In this post I list some of the standards and conventions I have developed over the course of my PhD to organise research project data. I use git to version control the relevant files and host them on Github.
Project naming convention
I name my research projects uniformly across all applications: file system, task management, Github, etc. I use the naming convention of <my-last-name><project-start-year><keyword>
.
Project directory structure
My research projects have the following directory structure. Here is an example from a prior project I worked on:
~/phd/shome2022qualitative/
├── bin
├── data
├── docs
├── report
├── src
└── vendor
├── biswas2021fair
└── zhang2021ignorance
Typically, research projects have several scripts for the data collection, data pre-processing, training ML models and running experiments. Put these scripts in the bin/
directory. If you have a more mature code base, you can organise your files in the src/
directory. This way your scripts in bin/
are still able to import modules or helper functions from src/
.
Put all datasets for the project in the data/
directory. I typically put existing datasets (such as benchmarks introduced in prior papers) and the data created during the course of the project in separate folders within the data/
directory.
If you have a simple static website consisting of html and css pages, put them in the docs/
directory. Then you can use Github Pages to serve your website.

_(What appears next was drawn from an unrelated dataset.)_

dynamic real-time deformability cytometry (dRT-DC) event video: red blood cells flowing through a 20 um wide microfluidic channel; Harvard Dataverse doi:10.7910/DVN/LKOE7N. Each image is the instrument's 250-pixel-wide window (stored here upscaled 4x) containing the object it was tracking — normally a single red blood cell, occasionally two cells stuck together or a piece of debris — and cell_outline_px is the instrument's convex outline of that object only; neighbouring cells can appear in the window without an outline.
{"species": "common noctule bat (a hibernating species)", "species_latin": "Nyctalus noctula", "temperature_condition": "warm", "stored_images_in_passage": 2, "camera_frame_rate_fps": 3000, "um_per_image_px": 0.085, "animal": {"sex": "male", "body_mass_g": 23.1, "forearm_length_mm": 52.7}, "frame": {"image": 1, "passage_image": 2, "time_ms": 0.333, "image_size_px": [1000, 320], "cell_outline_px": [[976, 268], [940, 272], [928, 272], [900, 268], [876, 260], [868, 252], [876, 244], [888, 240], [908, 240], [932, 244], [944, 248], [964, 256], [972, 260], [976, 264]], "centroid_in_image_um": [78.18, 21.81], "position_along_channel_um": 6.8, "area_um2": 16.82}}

Put all your latex files, images and additional resources such as *.cls
and *.bst
files in the report/
directory. You may write several papers that originate from the same core project idea. Name the latex files using the <conference-name><year>.tex
template. This prevents the need for duplicating all the accompanying files for each submission. Use version control to track the progress of your papers. For instance, use git tags to mark the major drafts and final submission. This makes it easy to retrieve prior versions of the paper if required.
If replication packages from prior papers are available on git, use git submodules and put them in the vendor/
directory. If they are hosted on other platforms such as Zenodo or Figshare, check in the source code files you need as reference. Use folders within vendor/
to organise replication packages from multiple papers.
Recommendations for .gitignore
patterns
Github has an excellent repository of .gitignore
patterns for various filetypes. Consider importing them into your own global .gitignore
file (for instance, Latex and Python). At the project level, do not check in the pdf version of your papers since these are typically high churn files and git cannot produce meaningful diffs for binary files. Instead use the latexmk
command to generate the pdf. You can also consider putting the command in a Makefile
to reduce keystrokes.
latexmk -pdf -outdir=report report/<your-paper>.pdf
If you use Overleaf, connect your document to the Github project so that everything remains in sync.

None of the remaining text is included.